We need climate cuisine now more than ever
Plus, must-make sustainable Thanksgiving desserts
Baking buds, I’m writing you a slightly unusual letter today. In the wake of the U.S. Presidential election two weeks ago, I want to zoom out from our dessert-snarfing day-to-day and talk about the why behind this climate-friendly baking newsletter.
My north star has always been a food system that contributes far less to climate change, is climate-resilient, prioritizes the health of eaters and farmworkers, and preserves food sovereignty and threatened food cultures. All signs from the first Trump presidency indicate that his second term will throw up major roadblocks in front of each of those goals.
So as we face four years where federal policy is all but assured to fade away as a meaningful lever for sustainable food systems change in the U.S., another lever becomes that much more important: Culture. And the creation of a sustainable food culture is what we’re working to do in this newsletter, one canelé conelé and perennial butterscotch bar at a time.
My career choices over the past few years — to up and move to France for a year to go to pastry school, to report on climate cuisine, to begin plotting an eventual regenerative baking cookbook — have been predicated on a hunch that if sustainable eating becomes culturally popular on a wide scale, it can pave an easier path for transformative policies and business investments, on top of creating big environmental benefits through individual actions.
It starts with taste. Completely unsurprisingly, taste is a far more important factor for most people than sustainability when they make choices about what to eat. So I’ve always felt that to become a real force for change, climate cuisine needs a crazy-high culinary bar, where flavor is first and sustainability is just the cherry on top.
That’s why a big part of my backend work for this newsletter is a treasure hunt. I’m constantly scoping out bakery menus, new cookbooks, and Instagram for the most tantalizing treats that are also sustainable, like Lapita Sherbert’s sweet-and-sour-plum sherbert made with low-carbon soy milk, Beth Dooley’s chocolate butterscotch bar that’s made even butterscotch-ier because perennial Kernza flour comes by that flavor naturally, and @fremecraiche’s waste-not, canelé-flavored ice cream. I’m slowly getting a sense of the field of bakers and pastry chefs who are baking in these various sustainable ways; and I republish their recipes in tandem with interviews and stories as often as I can manage.
My hope is that any recipe I share here is a two-fer: A guide for those of us who already care deeply about the climate and want to bring that care into our cooking habits, and the kind of thing that, if pictured on the front of a collaborative climate cookbook or brought to a holiday party, could draw in a broader set of foodies and begin to change their eating habits by the power of dessert glam alone.

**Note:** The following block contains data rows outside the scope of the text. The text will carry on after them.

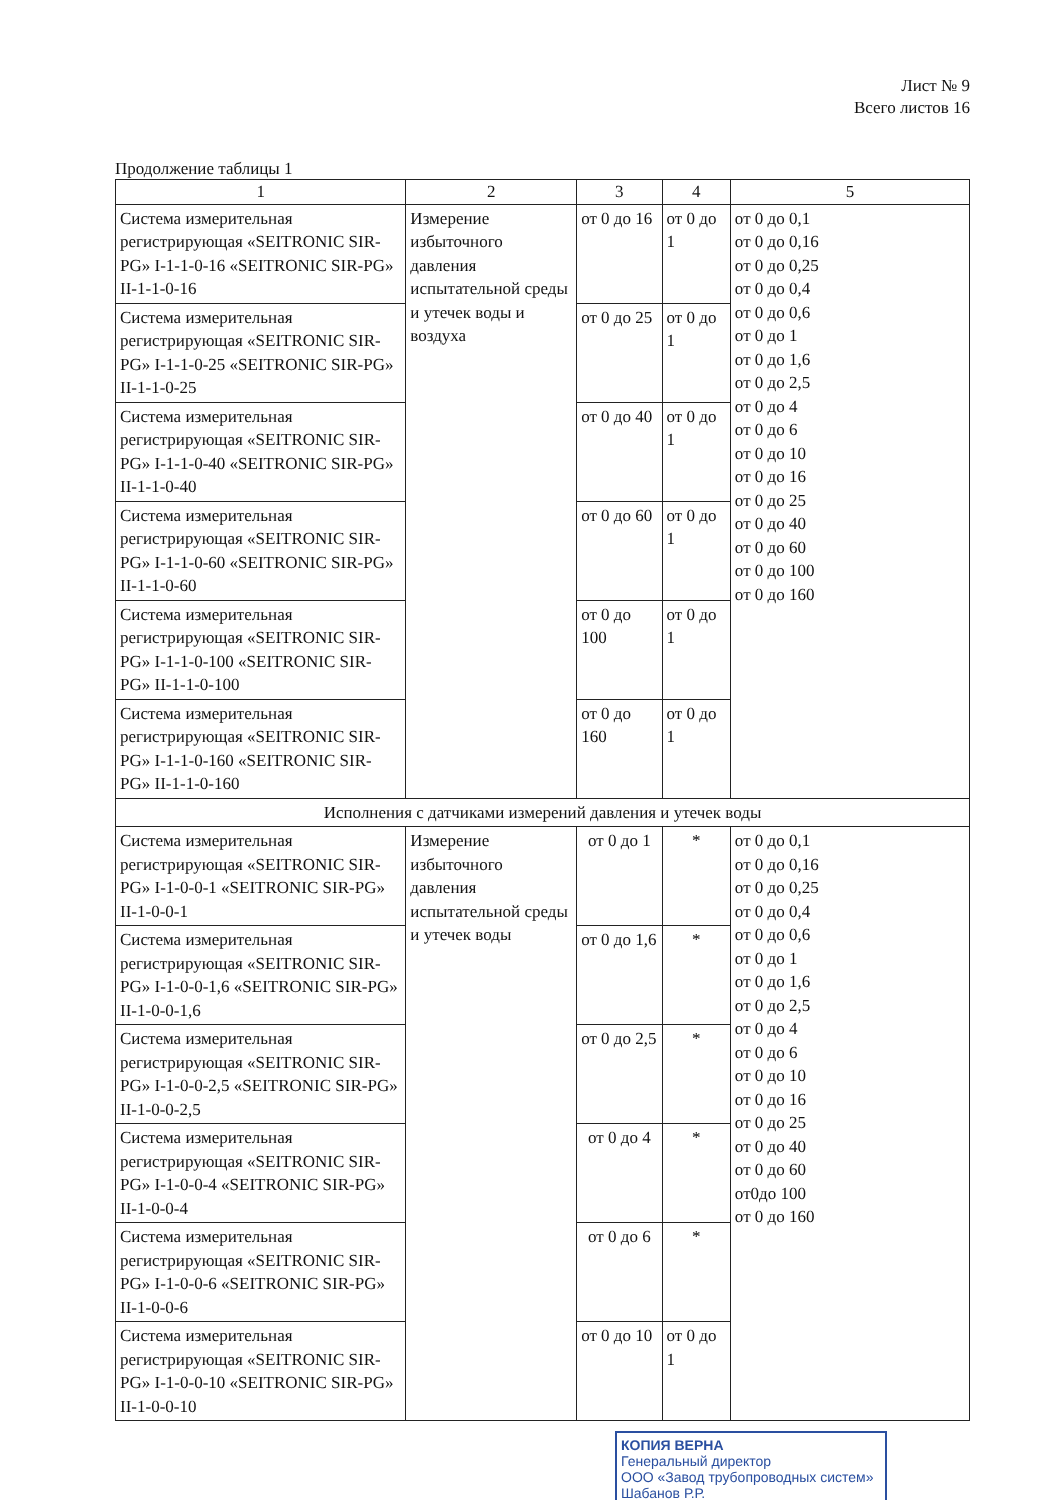Лист № 9
Всего листов 16
Продолжение таблицы 1
| 1 | 2 | 3 | 4 | 5 |
| --- | --- | --- | --- | --- |
| Система измерительная регистрирующая «SEITRONIC SIR-PG» I-1-1-0-16 «SEITRONIC SIR-PG» II-1-1-0-16 | Измерение избыточного давления испытательной среды и утечек воды и воздуха | от 0 до 16 | от 0 до 1 | от 0 до 0,1 от 0 до 0,16 от 0 до 0,25 от 0 до 0,4 от 0 до 0,6 от 0 до 1 от 0 до 1,6 от 0 до 2,5 от 0 до 4 от 0 до 6 от 0 до 10 от 0 до 16 от 0 до 25 от 0 до 40 от 0 до 60 от 0 до 100 от 0 до 160 |
| Система измерительная регистрирующая «SEITRONIC SIR-PG» I-1-1-0-25 «SEITRONIC SIR-PG» II-1-1-0-25 | | от 0 до 25 | от 0 до 1 | |
| Система измерительная регистрирующая «SEITRONIC SIR-PG» I-1-1-0-40 «SEITRONIC SIR-PG» II-1-1-0-40 | | от 0 до 40 | от 0 до 1 | |
| Система измерительная регистрирующая «SEITRONIC SIR-PG» I-1-1-0-60 «SEITRONIC SIR-PG» II-1-1-0-60 | | от 0 до 60 | от 0 до 1 | |
| Система измерительная регистрирующая «SEITRONIC SIR-PG» I-1-1-0-100 «SEITRONIC SIR-PG» II-1-1-0-100 | | от 0 до 100 | от 0 до 1 | |
| Система измерительная регистрирующая «SEITRONIC SIR-PG» I-1-1-0-160 «SEITRONIC SIR-PG» II-1-1-0-160 | | от 0 до 160 | от 0 до 1 | |
| Исполнения с датчиками измерений давления и утечек воды | | | | |
| Система измерительная регистрирующая «SEITRONIC SIR-PG» I-1-0-0-1 «SEITRONIC SIR-PG» II-1-0-0-1 | Измерение избыточного давления испытательной среды и утечек воды | от 0 до 1 | * | от 0 до 0,1 от 0 до 0,16 от 0 до 0,25 от 0 до 0,4 от 0 до 0,6 от 0 до 1 от 0 до 1,6 от 0 до 2,5 от 0 до 4 от 0 до 6 от 0 до 10 от 0 до 16 от 0 до 25 от 0 до 40 от 0 до 60 от0до 100 от 0 до 160 |
| Система измерительная регистрирующая «SEITRONIC SIR-PG» I-1-0-0-1,6 «SEITRONIC SIR-PG» II-1-0-0-1,6 | | от 0 до 1,6 | * | |
| Система измерительная регистрирующая «SEITRONIC SIR-PG» I-1-0-0-2,5 «SEITRONIC SIR-PG» II-1-0-0-2,5 | | от 0 до 2,5 | * | |
| Система измерительная регистрирующая «SEITRONIC SIR-PG» I-1-0-0-4 «SEITRONIC SIR-PG» II-1-0-0-4 | | от 0 до 4 | * | |
| Система измерительная регистрирующая «SEITRONIC SIR-PG» I-1-0-0-6 «SEITRONIC SIR-PG» II-1-0-0-6 | | от 0 до 6 | * | |
| Система измерительная регистрирующая «SEITRONIC SIR-PG» I-1-0-0-10 «SEITRONIC SIR-PG» II-1-0-0-10 | | от 0 до 10 | от 0 до 1 | |
КОПИЯ ВЕРНА
Генеральный директор
ООО «Завод трубопроводных систем»
Шабанов Р.Р.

Cultural change starts from the pie plate up. And it starts anytime we have a chance to gather and share a climate-friendly treat. Just bake, slice, and — when inevitably asked to share the recipe — pass it on.
Start with a climate-friendly Thanksgiving dessert
I don’t know about you, but for Thanksgiving this year, I’ll be making Mary-Frances Heck’s fig and caramel nut tart. It’s as inspiring a reason as any I know to use up the gravely bits of walnuts and almonds that are perennially stashed in my freezer, instead of pitching them and adding to landfill emissions. By that same logic: If you have heavy cream that’s on its last legs, make Cassie Best’s clementine possets with cranberry compote. If you have a pumpkin that needs using, make Paris Starn’s sticky toffee pudding cake inside a pumpkin.
For a naturally plant-based pumpkin treat, make these air-fried pumpkin sesame mochi balls from the blog Herman At Home — they’re bite-sized studies in crisp-chewy contrast. And if you’re like me and believe that pies are better if they have strong tart energy, make Philip Khoury’s plant-based, sweet-potato-iest pie, which even uses sweet potato in the pastry dough and is crowned with filo leaves as delicate as the few still clinging to the trees in Brooklyn.
YES TO A REGENERATIVE BAKING COOKBOOK! As a food grower myself, this newsletter brings me so much joy to see the intersection between food and climate <3
Thank you so very much for sharing your 'why'! I love reading others' stories and their paths to working to improve the planet. I also love sharing them! Any chance you would consider speaking (virtually) to our group of AmeriCorps folks sometime about your journey? I know they'd be fascinated!